Click here for printable workout log!

My Own Improvisations

Improvisation is often the key when training away from the gym. As I do not, as yet, own a weight set and often train away from the gym for work reasons, my garage is full of contraptions designed for the express purpose of training. 10 two-litre milk bottles attached to an old bar are used for bicep curls.

The same bar hung between two ceiling rafters is then used for chin-ups. Unorthodox movements can have surprising results. For example, super-setting chin-ups with 20-30 second bursts on the boxing bag result in a great muscle pump. Likewise, press-ups with my son sitting on my back super-setted with triceps dips with 40 kilograms of concrete blocks on my lap.

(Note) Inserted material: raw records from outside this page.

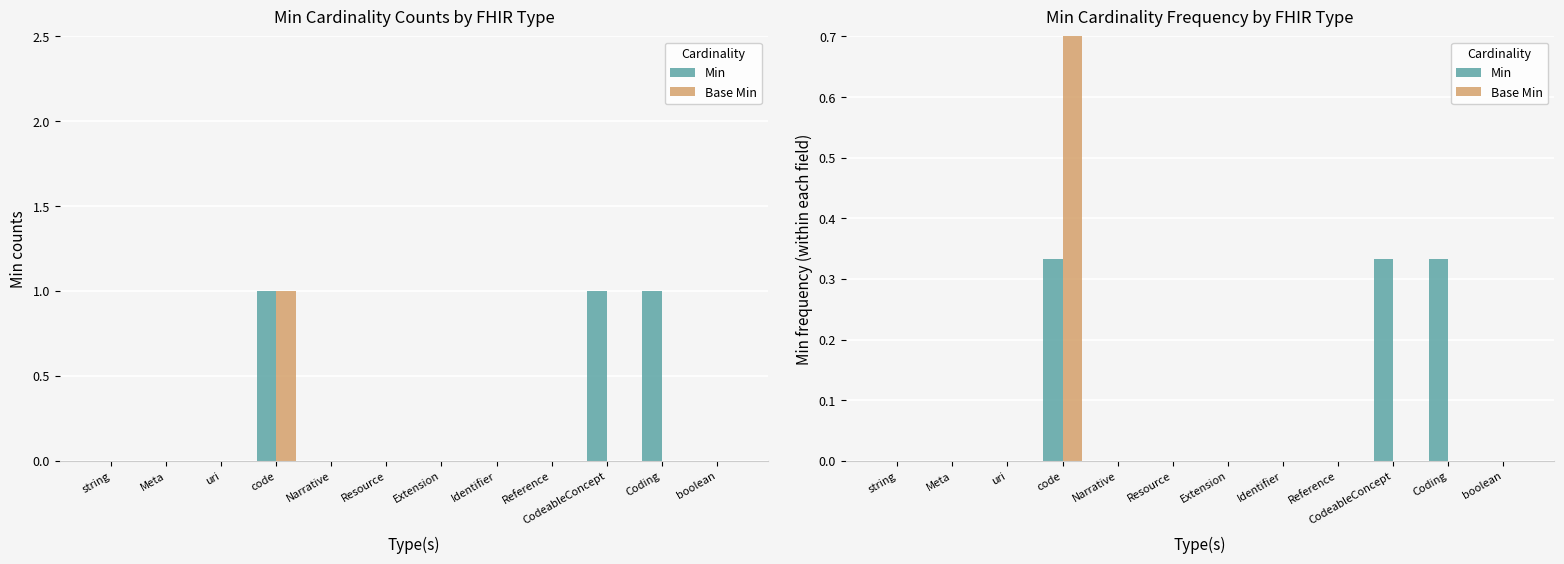

Count the Base Min values in the range 0 to 1.

12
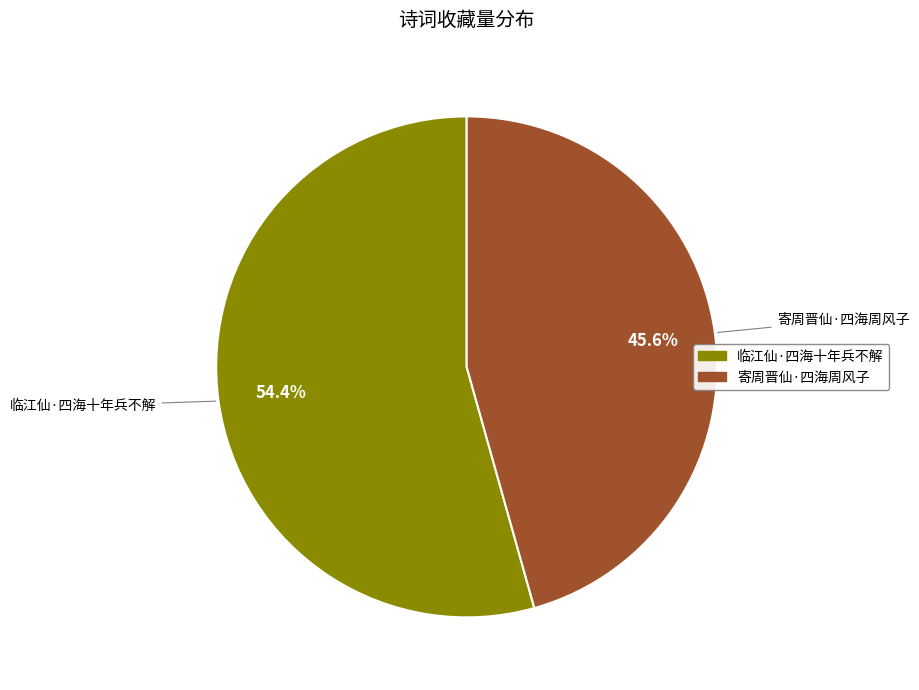

Does any single category account for the majority?

Yes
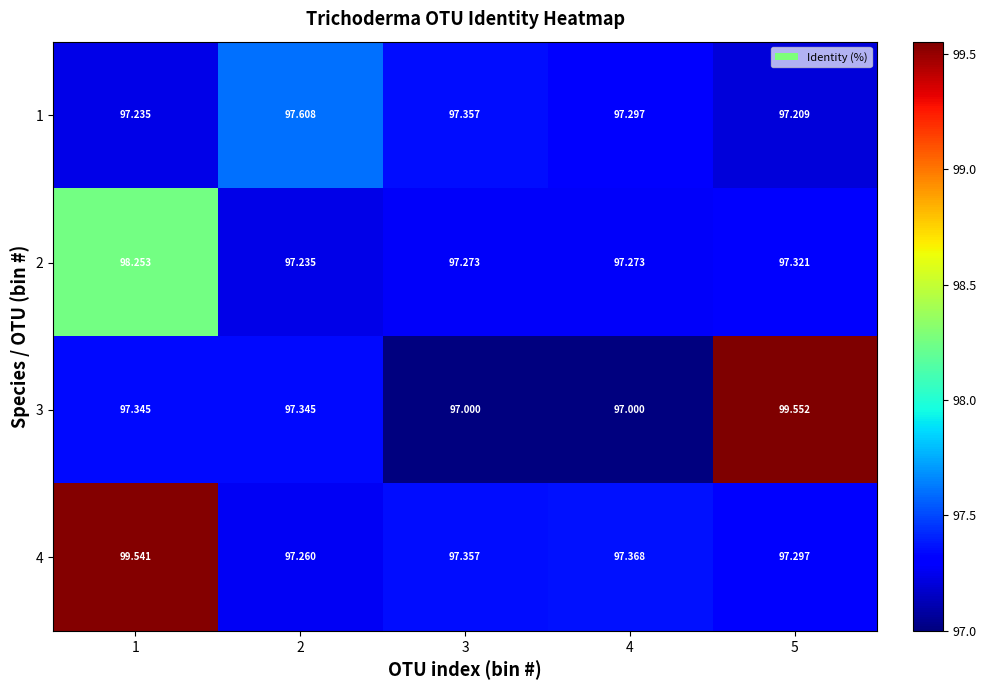

At which category is the sum across all series the highest?

1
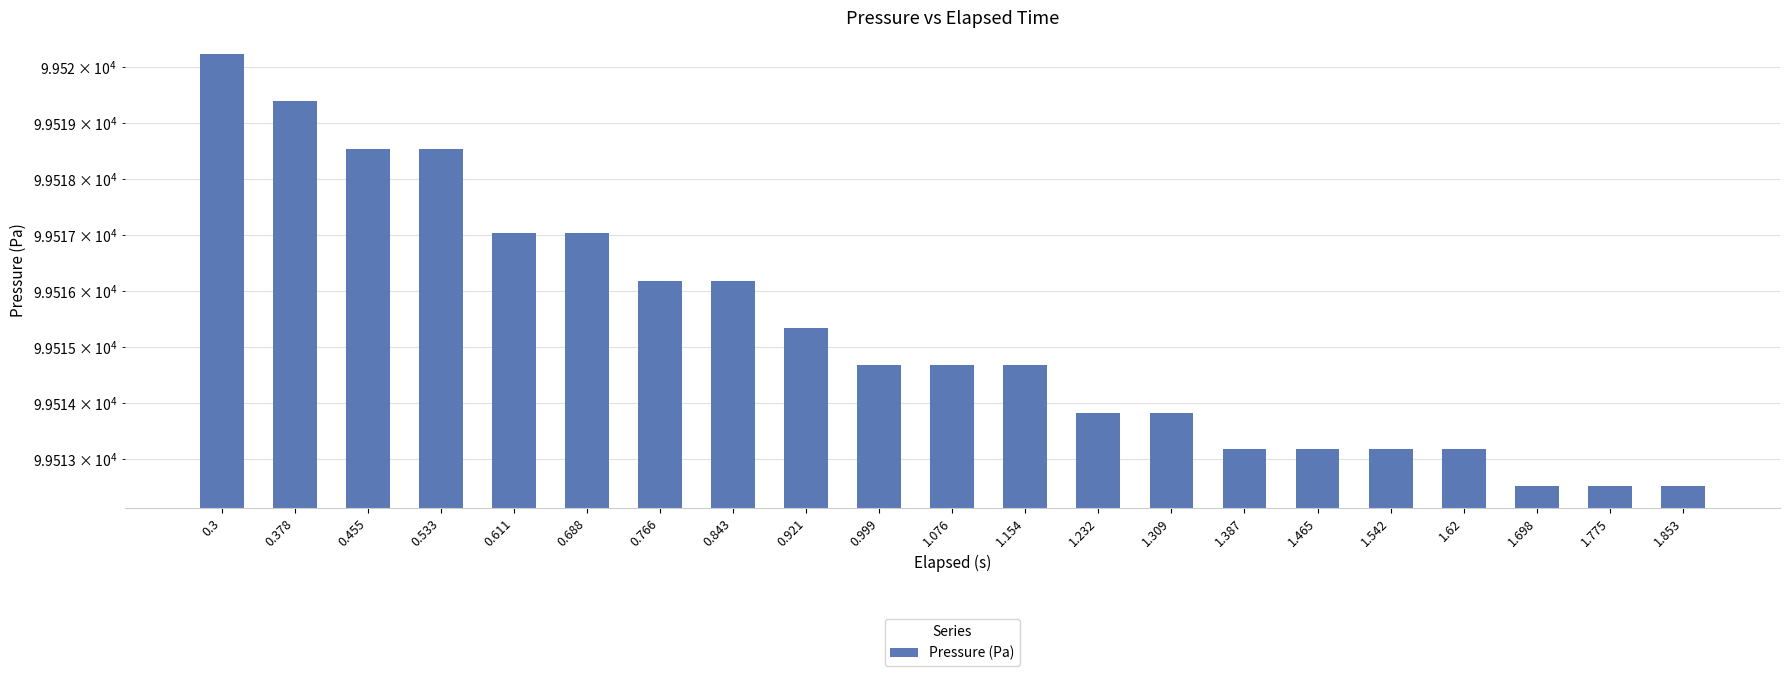

Which has a higher value, 1.62 or 0.3?

0.3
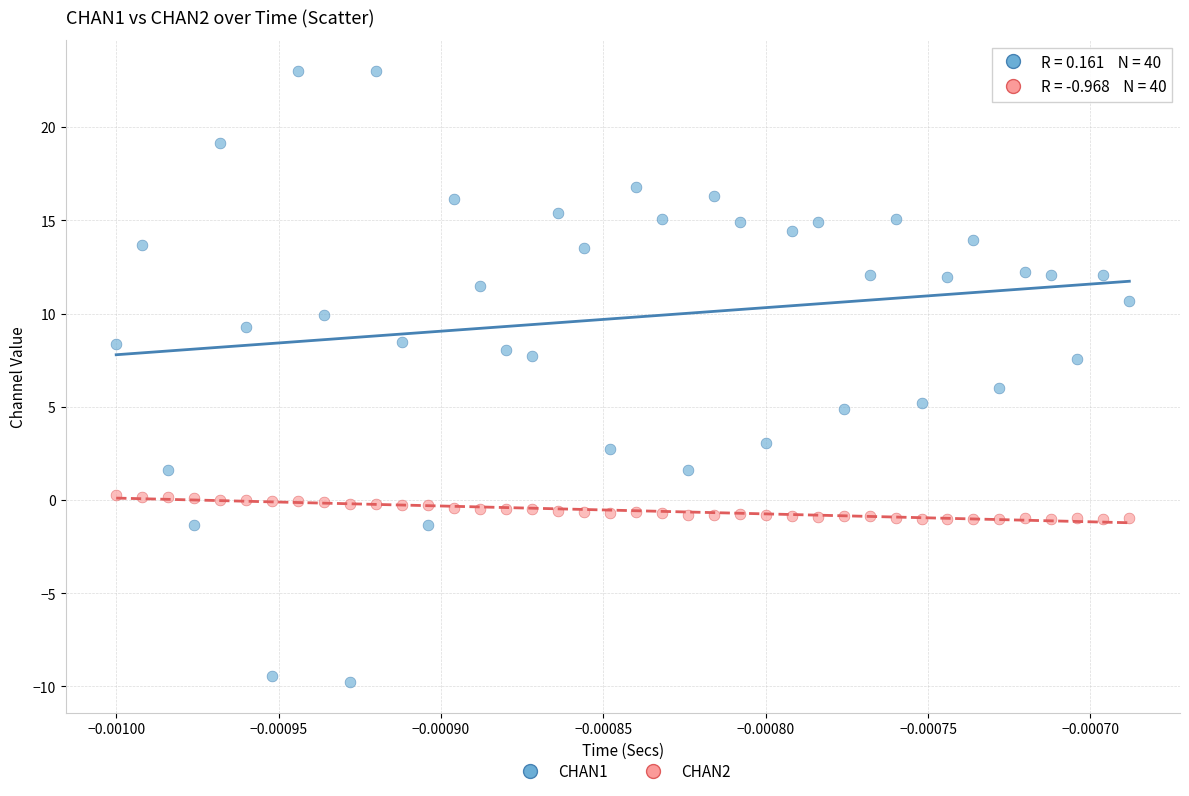

Across all data points, what is the range of Y values (max minus min)?

32.8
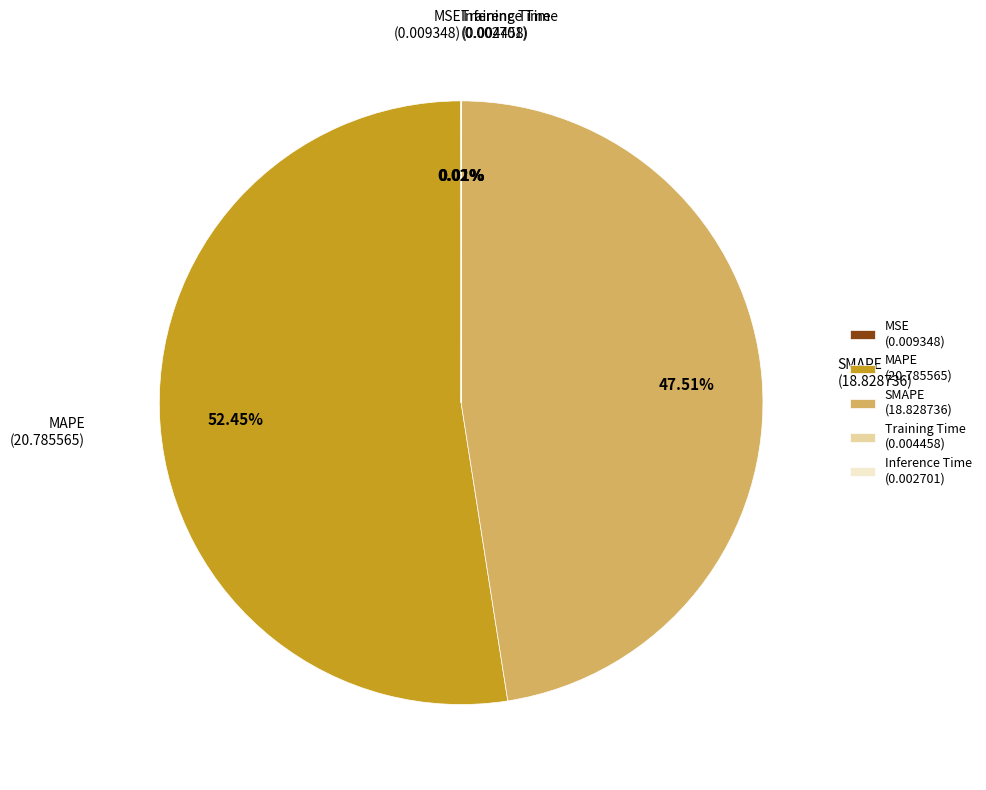

What is the majority slice?

MAPE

For squats I might have my son (who weighs 35 kilograms) sit on my shoulders while I perform 100 reps. Then I might complete several sprints at the local park. Talk about an excellent quadriceps pump. Remember, the only limiting factor is ones imagination.

There you have it. A (fairly) comprehensive bodybuilding regime without having to enter the gym. These routines can produce excellent results because one can do them at home, thereby reducing travel and post-workout nutrition time. Also, the inherent change in training stimulus, functionality and variety of these routines makes them a worthy inclusion. Good luck.


  1. Little, J. (1994). Bruce Lee; Real World Power. Muscle and Fitness. May 1994 edition.